* What the task requires *
Reproduce the listing line for line, from the line containing "المراهق وتصرفاته الصبيانية تورط اللعبة" through the end of the listing, inclusive. Leave the pictures out.
-- Opening Marker --
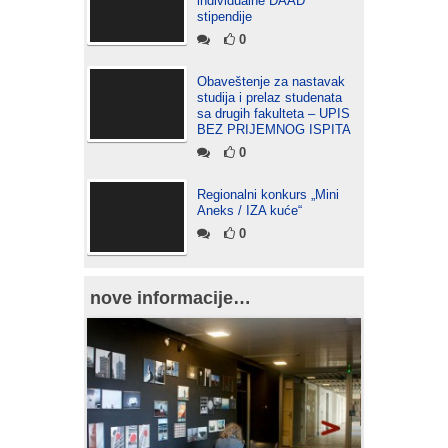
individualne DAAD
stipendije
0
Obaveštenje za nastavak
studija i prelaz studenata
sa drugih fakulteta – UPIS
BEZ PRIJEMNOG ISPITA
0
Regionalni konkurs „Mini
Aneks / IZA kuće“
0
nove informacije…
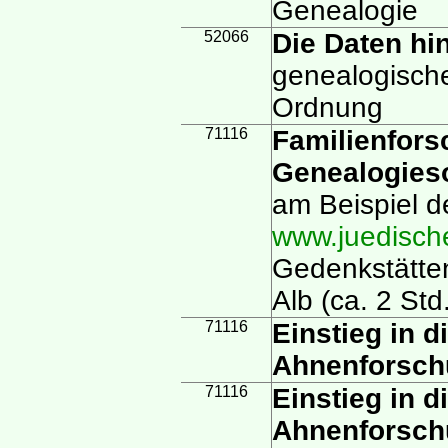
Genealogie
52066
Die Daten hi
genealogische
Ordnung
71116
Familienfors
Genealogies
am Beispiel 
www.juedische
Gedenkstätte
Alb (ca. 2 Std
71116
Einstieg in 
Ahnenforsch
71116
Einstieg in 
Ahnenforschun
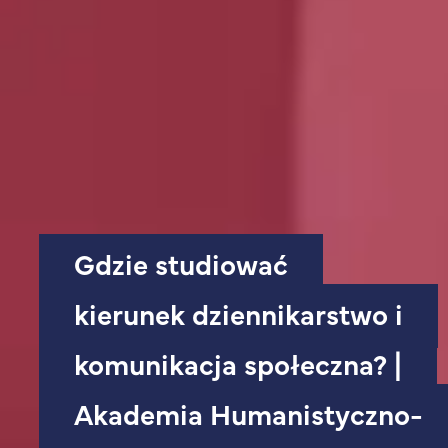
Gdzie studiować
kierunek dziennikarstwo i
komunikacja społeczna? |
Akademia Humanistyczno-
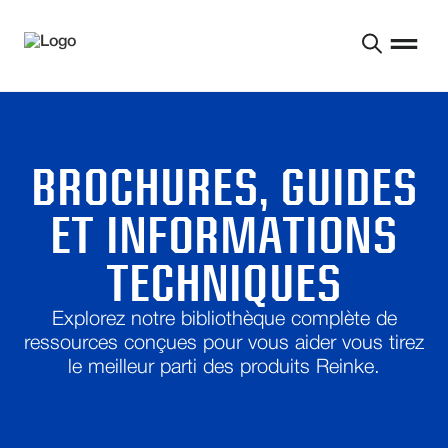
BROCHURES, GUIDES
ET INFORMATIONS
TECHNIQUES
Explorez notre bibliothèque complète de
ressources conçues pour vous aider
vous tirez
le meilleur parti des produits Reinke.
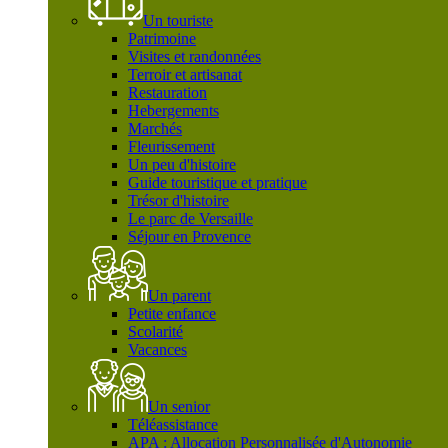
Un touriste
Patrimoine
Visites et randonnées
Terroir et artisanat
Restauration
Hebergements
Marchés
Fleurissement
Un peu d'histoire
Guide touristique et pratique
Trésor d'histoire
Le parc de Versaille
Séjour en Provence
Un parent
Petite enfance
Scolarité
Vacances
Un senior
Téléassistance
APA : Allocation Personnalisée d'Autonomie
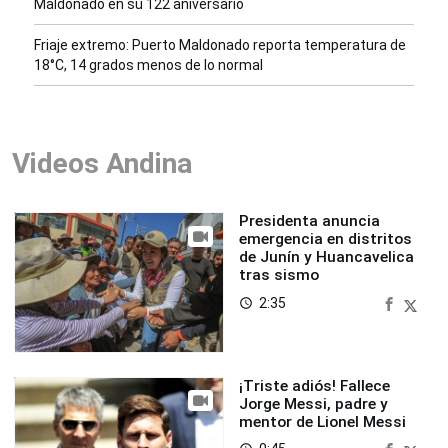
Maldonado en su 122 aniversario
Friaje extremo: Puerto Maldonado reporta temperatura de
18°C, 14 grados menos de lo normal
Videos Andina
Presidenta anuncia
emergencia en distritos
de Junín y Huancavelica
tras sismo
2:35
access_time
¡Triste adiós! Fallece
Jorge Messi, padre y
mentor de Lionel Messi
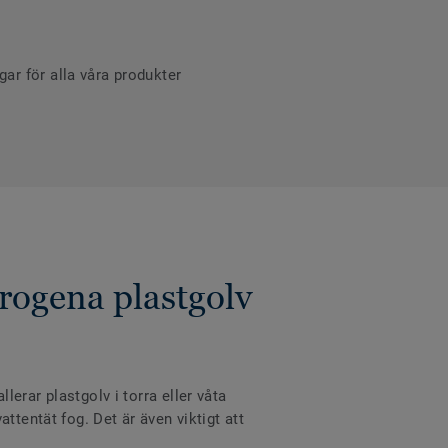
r för alla våra produkter
rogena plastgolv
erar plastgolv i torra eller våta
ttentät fog. Det är även viktigt att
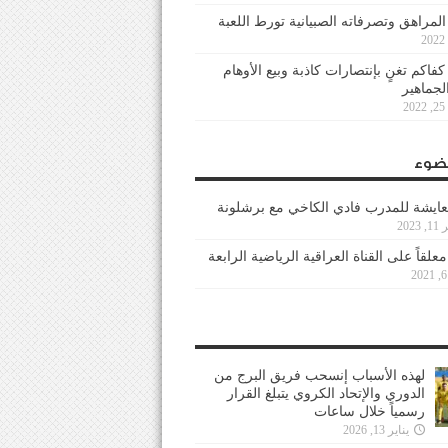
 المراهق وتصرفاته الصبيانية تورط اللعبة
كفاكم تغنٍ بإنتصارات كاذبة وبيع الأوهام
لجماهير
2
ضوء
عايشة للمدرب فادي الكاخي مع برشلونة
202
معلقاً على القناة العراقية الرياضية الرابعة
لهذه الأسباب إنسحب فريق البرج من
الدوري والإتحاد الكروي يتبلغ القرار
رسمياً خلال ساعات
يناير 13, 2026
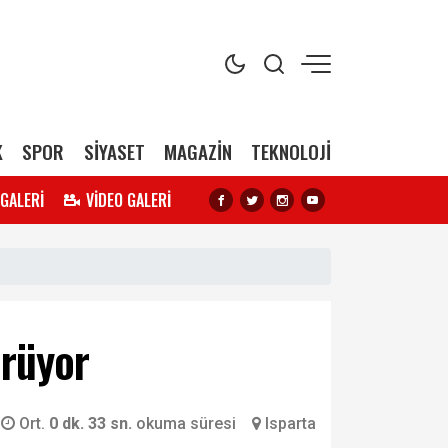
K
SPOR
SİYASET
MAGAZİN
TEKNOLOJİ
 GALERİ
VİDEO GALERİ
ürüyor
Ort.
0 dk. 33 sn.
okuma süresi
Isparta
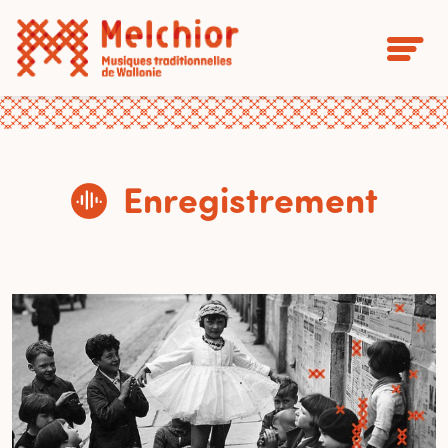
Enregistrement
-- Closing Marker --
* Result for this exercise *
 المراهق وتصرفاته الصبيانية تورط اللعبة
كفاكم تغنٍ بإنتصارات كاذبة وبيع الأوهام
لجماهير
2
ضوء
عايشة للمدرب فادي الكاخي مع برشلونة
202
معلقاً على القناة العراقية الرياضية الرابعة
لهذه الأسباب إنسحب فريق البرج من
الدوري والإتحاد الكروي يتبلغ القرار
رسمياً خلال ساعات
يناير 13, 2026
K
SPOR
SİYASET
MAGAZİN
TEKNOLOJİ
 GALERİ
VİDEO GALERİ
ürüyor
Ort.
0 dk. 33 sn.
okuma süresi
Isparta
Enregistrement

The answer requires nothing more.